A parcel-level map of California’s farmland water risk.

Scores every farmable parcel in six San Joaquin Valley and Sonoma counties on water risk. Built from public data — basin status under California's Sustainable Groundwater Management Act (SGMA), water-district reliability, dominant crop type, local well depth, and drought exposure. Output is a 0–100 score and a five-band classification anyone can audit.

300,664

parcels scored

15.0M

acres covered

6

California counties mapped

31%

of acres in Elevated band or higher

Where the risk concentrates

Six counties, each with its own story

Each row shows total farmable acreage for one county, broken down by risk band. The Tule and Tulare Lake subbasins are both classified “Probationary” under SGMA — meaning the state has flagged their groundwater plans as inadequate — which shows up as a meaningful share of higher-band acreage in the corresponding counties. Sonoma sits on a different aquifer regime with more reliable surface water, which the data reflects.

Kern
5.07M acres
Fresno
3.73M acres
Tulare
3.04M acres
Madera
1.35M acres
Sonoma
962k acres
Kings
855k acres
Low
Moderate
Elevated
High
Severe

What is grown

Top crop classes across the footprint

Sourced from California Department of Water Resources Land IQ and the U.S. Department of Agriculture (USDA) Cropland Data Layer.

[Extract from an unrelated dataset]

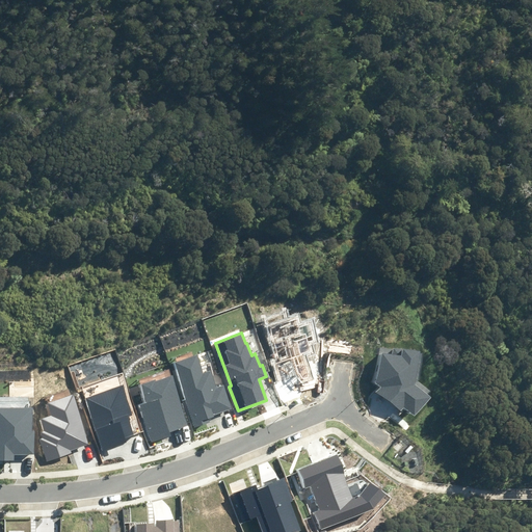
[(430,391),(418,380),(423,354),(420,353),(421,351),(394,347),(392,354),(381,352),(377,382),(381,387),(377,392),(401,411),(405,407),(416,416),(431,397),(428,394),(430,391)]
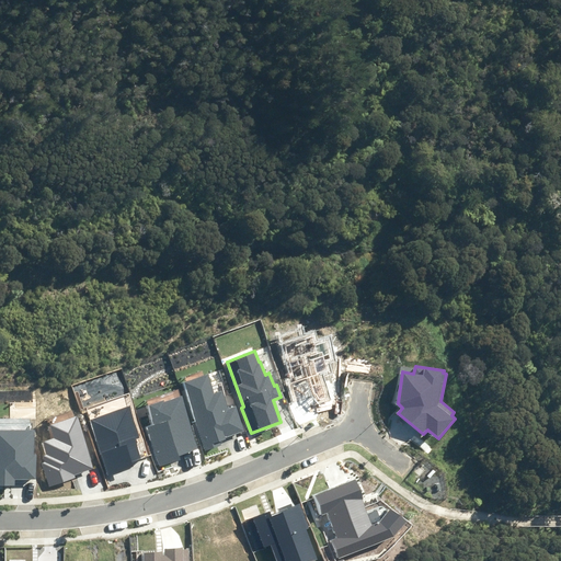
[(219,439),(245,431),(237,407),(229,409),(222,391),(214,395),(207,375),(182,382),(206,450),(221,445),(219,439)]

Permanent — high water (almonds, walnuts, pistachios)
1.82M acres
Annuals — low water (wheat, sorghum)
1.39M acres
Annuals — medium water (tomatoes, melons, vegetables)
907k acres
Vineyards
438k acres
Permanent — low water (citrus, olives)
384k acres

Plus 9.7M acres (66% of footprint) classified as fallow or non-cropped — rangeland, dry-farmed acreage, and undeveloped agricultural parcels not in active production.

The footprint

~300,000 farmable parcels across ~14 million acres in six counties: Tulare, Kings, Kern, Madera, Fresno, and Sonoma.

The signals

Seven public-data inputs from the California Department of Water Resources (DWR), the U.S. Department of Agriculture (USDA), the U.S. Drought Monitor (USDM), and the American Society of Farm Managers and Rural Appraisers (ASFMRA).

The crops

Almonds, pistachios, walnuts, vineyards, citrus, cotton, alfalfa, row crops, and rangeland — high-water-demand permanent crops, flexible annuals, and fallowed acreage.

Methodology in one paragraph

How the score is built

Each parcel is matched to the groundwater basin, Groundwater Sustainability Plan (GSP) area, water district, and dominant crop boundary it falls within. Seven weighted components combine into a 0–100 composite: basin priority designation (15%), GSP status under SGMA (25%), critical-overdraft basin flag (10%), water-tier ranking from the American Society of Farm Managers and Rural Appraisers (ASFMRA, 20%), crop type (15%), local well depth ranking (10%), and U.S. Drought Monitor severe-drought exposure over the past 52 weeks (5%). Risk bands sit at 0–35 (Low), 36–55 (Moderate), 56–70 (Elevated), 71–85 (High), and 86–100 (Severe).